***** SUPPLIED INFORMATION *****

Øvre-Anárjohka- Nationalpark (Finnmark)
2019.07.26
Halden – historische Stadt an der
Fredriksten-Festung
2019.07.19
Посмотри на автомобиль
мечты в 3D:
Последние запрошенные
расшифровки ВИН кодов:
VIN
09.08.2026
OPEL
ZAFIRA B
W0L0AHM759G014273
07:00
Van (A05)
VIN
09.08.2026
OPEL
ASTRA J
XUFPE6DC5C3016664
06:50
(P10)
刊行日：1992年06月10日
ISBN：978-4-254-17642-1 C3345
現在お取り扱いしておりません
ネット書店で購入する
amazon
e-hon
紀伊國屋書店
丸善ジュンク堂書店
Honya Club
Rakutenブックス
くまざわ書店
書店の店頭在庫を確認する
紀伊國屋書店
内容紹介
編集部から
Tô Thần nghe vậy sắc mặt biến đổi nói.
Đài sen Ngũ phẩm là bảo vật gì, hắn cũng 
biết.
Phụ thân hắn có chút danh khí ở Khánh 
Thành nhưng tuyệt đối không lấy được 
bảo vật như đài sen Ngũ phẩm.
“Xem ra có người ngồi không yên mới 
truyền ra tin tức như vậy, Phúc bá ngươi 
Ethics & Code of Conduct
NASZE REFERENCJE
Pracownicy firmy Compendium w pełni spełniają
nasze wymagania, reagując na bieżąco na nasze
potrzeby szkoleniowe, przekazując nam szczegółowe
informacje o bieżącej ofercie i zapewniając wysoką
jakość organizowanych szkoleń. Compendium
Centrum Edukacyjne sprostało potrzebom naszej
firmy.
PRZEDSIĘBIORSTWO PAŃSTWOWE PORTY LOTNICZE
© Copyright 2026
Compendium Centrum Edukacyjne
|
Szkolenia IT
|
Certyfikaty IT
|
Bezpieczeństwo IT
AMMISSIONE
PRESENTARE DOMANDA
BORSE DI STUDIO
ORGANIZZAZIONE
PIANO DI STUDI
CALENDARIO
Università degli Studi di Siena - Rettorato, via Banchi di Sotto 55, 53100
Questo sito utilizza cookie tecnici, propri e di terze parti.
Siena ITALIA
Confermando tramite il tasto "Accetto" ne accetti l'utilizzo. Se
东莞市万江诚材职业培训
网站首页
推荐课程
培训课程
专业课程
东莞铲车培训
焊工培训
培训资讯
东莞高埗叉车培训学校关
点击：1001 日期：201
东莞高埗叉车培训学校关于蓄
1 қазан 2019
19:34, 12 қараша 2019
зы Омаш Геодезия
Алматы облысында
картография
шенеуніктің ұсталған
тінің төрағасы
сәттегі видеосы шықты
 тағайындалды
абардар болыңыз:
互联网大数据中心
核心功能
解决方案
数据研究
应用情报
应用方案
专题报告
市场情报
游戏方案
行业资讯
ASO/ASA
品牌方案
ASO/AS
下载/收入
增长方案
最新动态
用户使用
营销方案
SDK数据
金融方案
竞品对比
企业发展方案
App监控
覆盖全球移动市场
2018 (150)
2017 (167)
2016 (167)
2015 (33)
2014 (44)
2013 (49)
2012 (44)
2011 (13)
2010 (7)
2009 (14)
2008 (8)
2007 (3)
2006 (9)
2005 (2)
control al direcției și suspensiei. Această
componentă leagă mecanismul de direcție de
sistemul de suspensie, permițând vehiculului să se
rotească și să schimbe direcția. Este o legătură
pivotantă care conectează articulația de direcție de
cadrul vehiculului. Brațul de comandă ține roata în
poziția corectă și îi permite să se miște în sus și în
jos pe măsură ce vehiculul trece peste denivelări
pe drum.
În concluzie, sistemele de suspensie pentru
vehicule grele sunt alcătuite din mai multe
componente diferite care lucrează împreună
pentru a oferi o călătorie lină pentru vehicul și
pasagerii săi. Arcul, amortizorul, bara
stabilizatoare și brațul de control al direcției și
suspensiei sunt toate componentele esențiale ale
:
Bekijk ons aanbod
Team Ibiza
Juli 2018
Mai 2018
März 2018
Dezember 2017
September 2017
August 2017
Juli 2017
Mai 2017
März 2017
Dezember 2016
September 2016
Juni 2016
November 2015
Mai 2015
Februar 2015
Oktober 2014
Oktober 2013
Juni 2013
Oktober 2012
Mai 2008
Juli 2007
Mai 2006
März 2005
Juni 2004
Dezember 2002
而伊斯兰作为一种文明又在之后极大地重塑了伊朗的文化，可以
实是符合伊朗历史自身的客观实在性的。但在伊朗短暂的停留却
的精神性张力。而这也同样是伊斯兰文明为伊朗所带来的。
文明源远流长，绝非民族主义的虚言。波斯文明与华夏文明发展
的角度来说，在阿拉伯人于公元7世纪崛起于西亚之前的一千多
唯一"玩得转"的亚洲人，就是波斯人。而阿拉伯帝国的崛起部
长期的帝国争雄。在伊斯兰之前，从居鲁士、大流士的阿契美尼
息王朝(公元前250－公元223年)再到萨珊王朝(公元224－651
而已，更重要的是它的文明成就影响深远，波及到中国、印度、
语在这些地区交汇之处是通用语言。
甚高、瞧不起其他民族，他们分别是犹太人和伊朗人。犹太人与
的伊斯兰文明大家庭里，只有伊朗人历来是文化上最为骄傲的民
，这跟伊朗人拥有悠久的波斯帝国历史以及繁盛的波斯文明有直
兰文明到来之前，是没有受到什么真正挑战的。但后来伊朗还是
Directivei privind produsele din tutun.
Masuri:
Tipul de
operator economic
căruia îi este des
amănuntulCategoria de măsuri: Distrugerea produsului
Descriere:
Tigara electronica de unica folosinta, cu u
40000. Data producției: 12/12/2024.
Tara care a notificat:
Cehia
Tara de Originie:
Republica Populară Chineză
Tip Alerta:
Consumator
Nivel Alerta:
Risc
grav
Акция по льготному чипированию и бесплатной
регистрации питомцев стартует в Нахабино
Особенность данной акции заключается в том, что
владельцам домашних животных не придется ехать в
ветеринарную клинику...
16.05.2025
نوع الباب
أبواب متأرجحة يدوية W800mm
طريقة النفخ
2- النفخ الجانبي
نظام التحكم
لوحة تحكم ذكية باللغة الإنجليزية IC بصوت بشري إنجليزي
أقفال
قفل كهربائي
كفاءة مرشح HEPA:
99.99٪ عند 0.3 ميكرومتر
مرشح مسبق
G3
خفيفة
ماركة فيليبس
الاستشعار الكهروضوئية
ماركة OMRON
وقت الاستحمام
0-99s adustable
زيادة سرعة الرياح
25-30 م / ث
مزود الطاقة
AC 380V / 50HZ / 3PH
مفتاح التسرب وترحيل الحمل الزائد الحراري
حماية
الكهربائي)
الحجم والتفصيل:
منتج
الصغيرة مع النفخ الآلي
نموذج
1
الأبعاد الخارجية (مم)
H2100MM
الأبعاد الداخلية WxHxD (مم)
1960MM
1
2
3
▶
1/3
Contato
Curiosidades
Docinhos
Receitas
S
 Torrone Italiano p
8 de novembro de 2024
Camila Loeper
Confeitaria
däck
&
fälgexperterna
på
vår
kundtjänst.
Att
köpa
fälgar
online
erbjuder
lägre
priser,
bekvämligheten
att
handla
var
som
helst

*****

◆ **PROBLEM REQUIREMENTS**: The exercise is to copy out every line above that has the word "suspensiei" in it.

◆ **OUTPUT OF THE TASK**:
control al direcției și suspensiei. Această
suspensiei sunt toate componentele esențiale ale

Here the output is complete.